Our Second model selection

Details about your secondary model selection.

We selected the Multi-Layer Perceptron (MLP) classifier for our model selection process due to its several advantages over other models:

Ability to Capture Non-Linear Relationships: MLPs are capable of capturing non-linear relationships in the data thanks to their multi-layer neural network structure, making them suitable for our task where the relationship between phone specifications and price range may not be linear.
Flexibility in Architecture: MLPs allow flexibility in architecture design, including the number and size of hidden layers.
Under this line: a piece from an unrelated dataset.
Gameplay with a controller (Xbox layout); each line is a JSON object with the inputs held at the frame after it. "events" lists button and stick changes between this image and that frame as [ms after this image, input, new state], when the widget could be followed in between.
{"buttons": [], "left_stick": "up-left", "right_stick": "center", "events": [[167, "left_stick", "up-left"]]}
In our case, we designed a network with multiple hidden layers and varying sizes to accommodate the complexity of phone specifications.
Handling Large Datasets Efficiently: MLPs can efficiently handle large and complex datasets, which is beneficial for our task where we have a plethora of phone specifications to train the model.
Built-in Regularization: MLPs come with built-in regularization methods, such as the alpha regularization parameter we utilized, which helps prevent overfitting by penalizing large weights in the network.
Proven Performance in Classification Problems: MLPs have demonstrated good performance across a wide range of classification problems, giving us confidence in their ability to accurately predict phone price ranges based on provided specifications.

Regarding the specific details of the MLP classifier used, it has the following characteristics:

Hidden Layer Sizes: (10, 20, 20, 10, 10, 20, 10, 20, 20, 10)

Activation Function: ReLU (Rectified Linear Unit)

Regularization Parameter (Alpha): 0.001

Click here to check the model on Google Colaboratory

Information on validation methods and the metrics employed.

For our machine learning model, we are using the holdout validation method, where we split our dataset into a training set (70%) and a test set (30%).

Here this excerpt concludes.